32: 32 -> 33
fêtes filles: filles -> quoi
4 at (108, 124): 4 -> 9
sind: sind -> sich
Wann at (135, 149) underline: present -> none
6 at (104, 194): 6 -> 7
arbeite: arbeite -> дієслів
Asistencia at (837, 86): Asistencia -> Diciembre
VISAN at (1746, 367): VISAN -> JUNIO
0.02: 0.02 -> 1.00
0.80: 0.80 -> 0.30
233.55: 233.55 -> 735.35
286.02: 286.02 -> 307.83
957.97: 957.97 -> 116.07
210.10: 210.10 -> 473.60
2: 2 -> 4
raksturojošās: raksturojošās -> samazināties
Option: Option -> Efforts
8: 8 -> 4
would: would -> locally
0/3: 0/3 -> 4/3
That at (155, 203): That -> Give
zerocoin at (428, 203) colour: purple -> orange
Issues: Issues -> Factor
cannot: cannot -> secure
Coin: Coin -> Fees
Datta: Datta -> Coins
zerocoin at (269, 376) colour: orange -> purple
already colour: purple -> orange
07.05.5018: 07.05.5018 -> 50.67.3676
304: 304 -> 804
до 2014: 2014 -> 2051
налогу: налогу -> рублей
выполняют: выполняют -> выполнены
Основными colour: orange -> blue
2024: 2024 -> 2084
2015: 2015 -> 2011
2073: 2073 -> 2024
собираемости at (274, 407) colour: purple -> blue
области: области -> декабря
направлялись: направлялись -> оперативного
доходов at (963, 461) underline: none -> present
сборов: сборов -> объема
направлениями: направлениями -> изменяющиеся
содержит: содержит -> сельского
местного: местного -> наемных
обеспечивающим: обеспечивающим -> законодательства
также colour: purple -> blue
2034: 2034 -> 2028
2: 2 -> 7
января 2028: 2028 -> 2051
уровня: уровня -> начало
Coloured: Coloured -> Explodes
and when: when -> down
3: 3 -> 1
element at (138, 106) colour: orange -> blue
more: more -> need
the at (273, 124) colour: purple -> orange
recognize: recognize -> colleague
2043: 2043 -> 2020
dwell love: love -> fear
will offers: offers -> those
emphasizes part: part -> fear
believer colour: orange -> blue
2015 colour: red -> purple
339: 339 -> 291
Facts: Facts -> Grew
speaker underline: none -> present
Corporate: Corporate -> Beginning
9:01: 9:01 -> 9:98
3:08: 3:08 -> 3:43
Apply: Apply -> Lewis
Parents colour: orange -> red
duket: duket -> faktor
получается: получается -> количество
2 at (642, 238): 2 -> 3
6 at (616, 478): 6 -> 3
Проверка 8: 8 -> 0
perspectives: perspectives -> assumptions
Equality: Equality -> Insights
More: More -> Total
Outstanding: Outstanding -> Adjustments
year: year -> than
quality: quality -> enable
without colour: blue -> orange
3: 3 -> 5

——————————

What you have to do — Copy every one of the records above, character for character and in their original order.

Task output —
32: 32 -> 33
fêtes filles: filles -> quoi
4 at (108, 124): 4 -> 9
sind: sind -> sich
Wann at (135, 149) underline: present -> none
6 at (104, 194): 6 -> 7
arbeite: arbeite -> дієслів
Asistencia at (837, 86): Asistencia -> Diciembre
VISAN at (1746, 367): VISAN -> JUNIO
0.02: 0.02 -> 1.00
0.80: 0.80 -> 0.30
233.55: 233.55 -> 735.35
286.02: 286.02 -> 307.83
957.97: 957.97 -> 116.07
210.10: 210.10 -> 473.60
2: 2 -> 4
raksturojošās: raksturojošās -> samazināties
Option: Option -> Efforts
8: 8 -> 4
would: would -> locally
0/3: 0/3 -> 4/3
That at (155, 203): That -> Give
zerocoin at (428, 203) colour: purple -> orange
Issues: Issues -> Factor
cannot: cannot -> secure
Coin: Coin -> Fees
Datta: Datta -> Coins
zerocoin at (269, 376) colour: orange -> purple
already colour: purple -> orange
07.05.5018: 07.05.5018 -> 50.67.3676
304: 304 -> 804
до 2014: 2014 -> 2051
налогу: налогу -> рублей
выполняют: выполняют -> выполнены
Основными colour: orange -> blue
2024: 2024 -> 2084
2015: 2015 -> 2011
2073: 2073 -> 2024
собираемости at (274, 407) colour: purple -> blue
области: области -> декабря
направлялись: направлялись -> оперативного
доходов at (963, 461) underline: none -> present
сборов: сборов -> объема
направлениями: направлениями -> изменяющиеся
содержит: содержит -> сельского
местного: местного -> наемных
обеспечивающим: обеспечивающим -> законодательства
также colour: purple -> blue
2034: 2034 -> 2028
2: 2 -> 7
января 2028: 2028 -> 2051
уровня: уровня -> начало
Coloured: Coloured -> Explodes
and when: when -> down
3: 3 -> 1
element at (138, 106) colour: orange -> blue
more: more -> need
the at (273, 124) colour: purple -> orange
recognize: recognize -> colleague
2043: 2043 -> 2020
dwell love: love -> fear
will offers: offers -> those
emphasizes part: part -> fear
believer colour: orange -> blue
2015 colour: red -> purple
339: 339 -> 291
Facts: Facts -> Grew
speaker underline: none -> present
Corporate: Corporate -> Beginning
9:01: 9:01 -> 9:98
3:08: 3:08 -> 3:43
Apply: Apply -> Lewis
Parents colour: orange -> red
duket: duket -> faktor
получается: получается -> количество
2 at (642, 238): 2 -> 3
6 at (616, 478): 6 -> 3
Проверка 8: 8 -> 0
perspectives: perspectives -> assumptions
Equality: Equality -> Insights
More: More -> Total
Outstanding: Outstanding -> Adjustments
year: year -> than
quality: quality -> enable
without colour: blue -> orange
3: 3 -> 5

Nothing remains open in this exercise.